Work item
Once you find a line containing the word "center" in the entries below, copy it.

Data shown
== Segment start ==
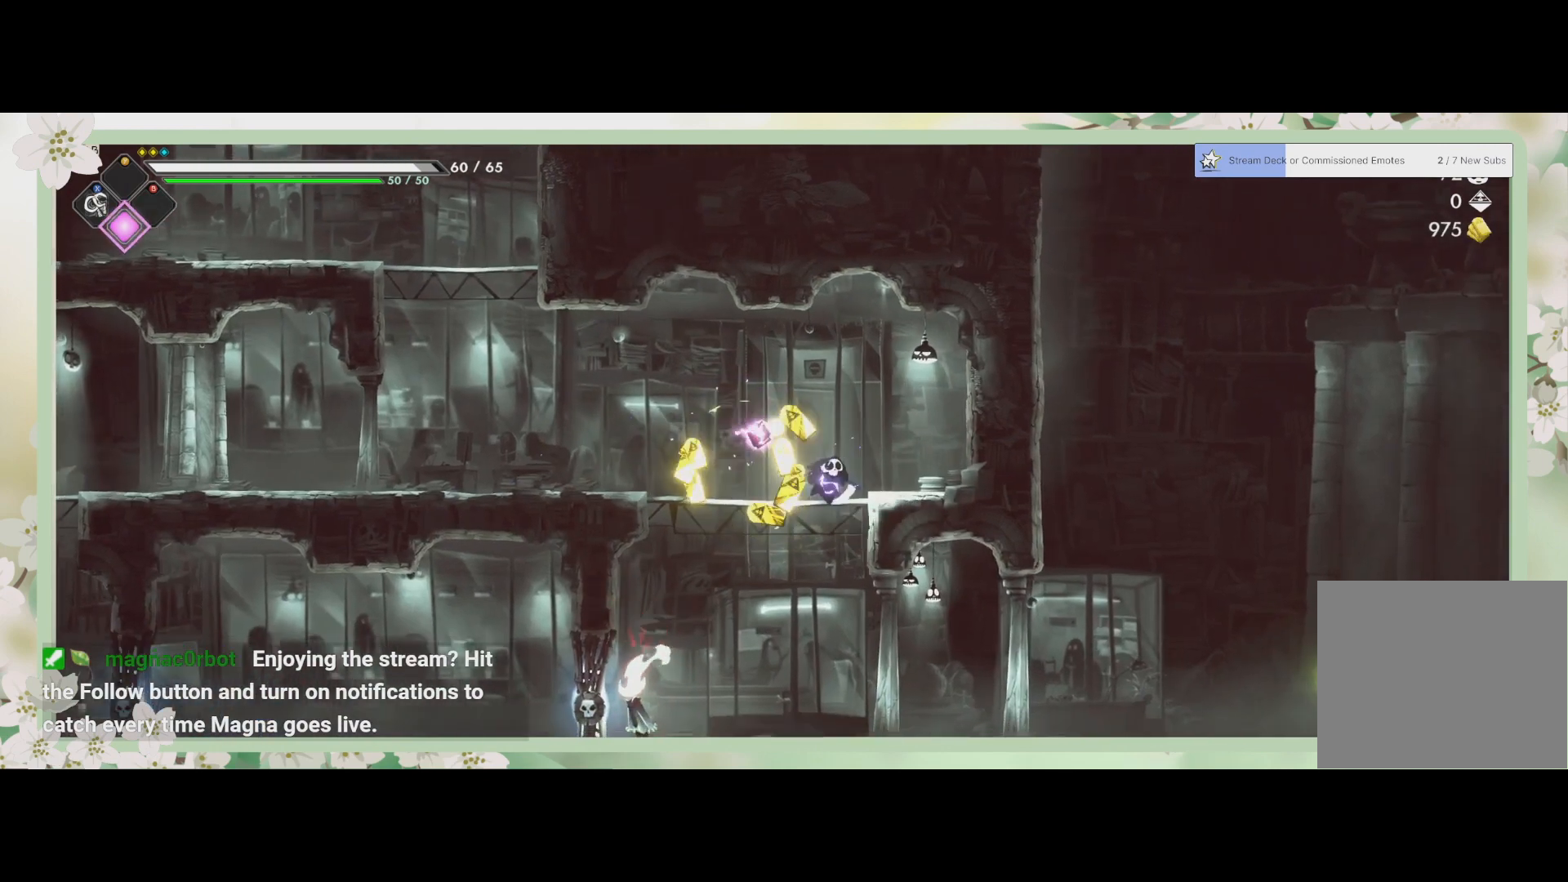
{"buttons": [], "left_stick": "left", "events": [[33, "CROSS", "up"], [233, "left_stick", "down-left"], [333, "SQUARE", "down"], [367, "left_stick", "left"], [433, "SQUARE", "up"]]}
== Segment end ==
== Segment start ==
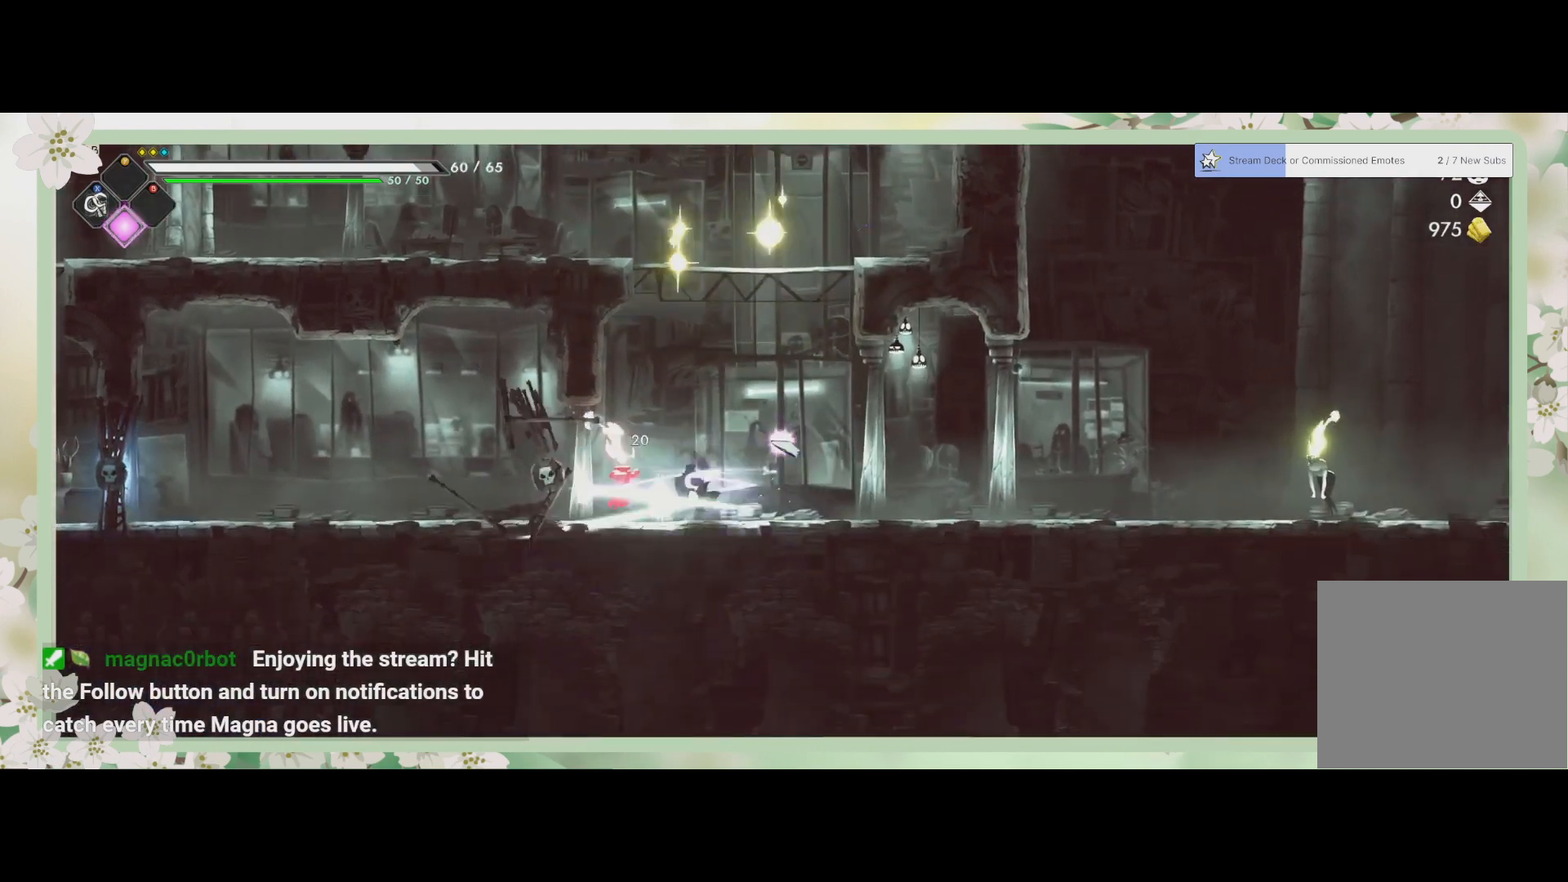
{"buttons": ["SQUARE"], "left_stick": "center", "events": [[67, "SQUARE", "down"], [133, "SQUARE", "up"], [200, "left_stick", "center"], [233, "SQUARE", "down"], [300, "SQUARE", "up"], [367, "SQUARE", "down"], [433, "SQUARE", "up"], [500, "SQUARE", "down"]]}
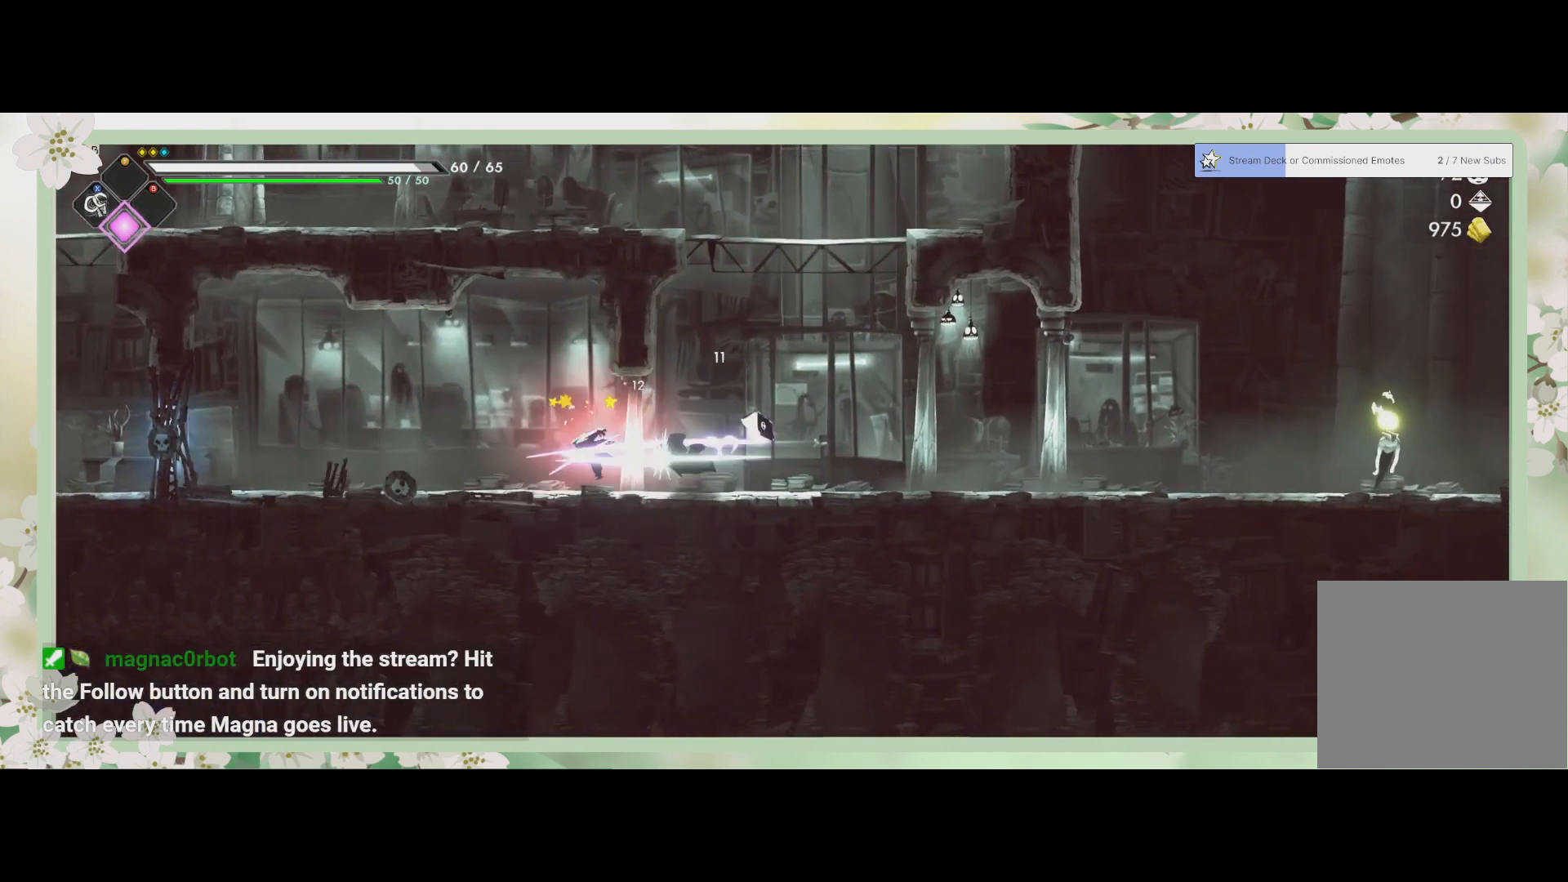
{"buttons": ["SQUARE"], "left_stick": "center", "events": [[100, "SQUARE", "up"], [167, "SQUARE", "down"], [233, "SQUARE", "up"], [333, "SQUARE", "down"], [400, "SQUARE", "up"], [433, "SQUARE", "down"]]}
== Segment end ==
Expected answer
{"buttons": ["SQUARE"], "left_stick": "center", "events": [[67, "SQUARE", "down"], [133, "SQUARE", "up"], [200, "left_stick", "center"], [233, "SQUARE", "down"], [300, "SQUARE", "up"], [367, "SQUARE", "down"], [433, "SQUARE", "up"], [500, "SQUARE", "down"]]}
{"buttons": ["SQUARE"], "left_stick": "center", "events": [[100, "SQUARE", "up"], [167, "SQUARE", "down"], [233, "SQUARE", "up"], [333, "SQUARE", "down"], [400, "SQUARE", "up"], [433, "SQUARE", "down"]]}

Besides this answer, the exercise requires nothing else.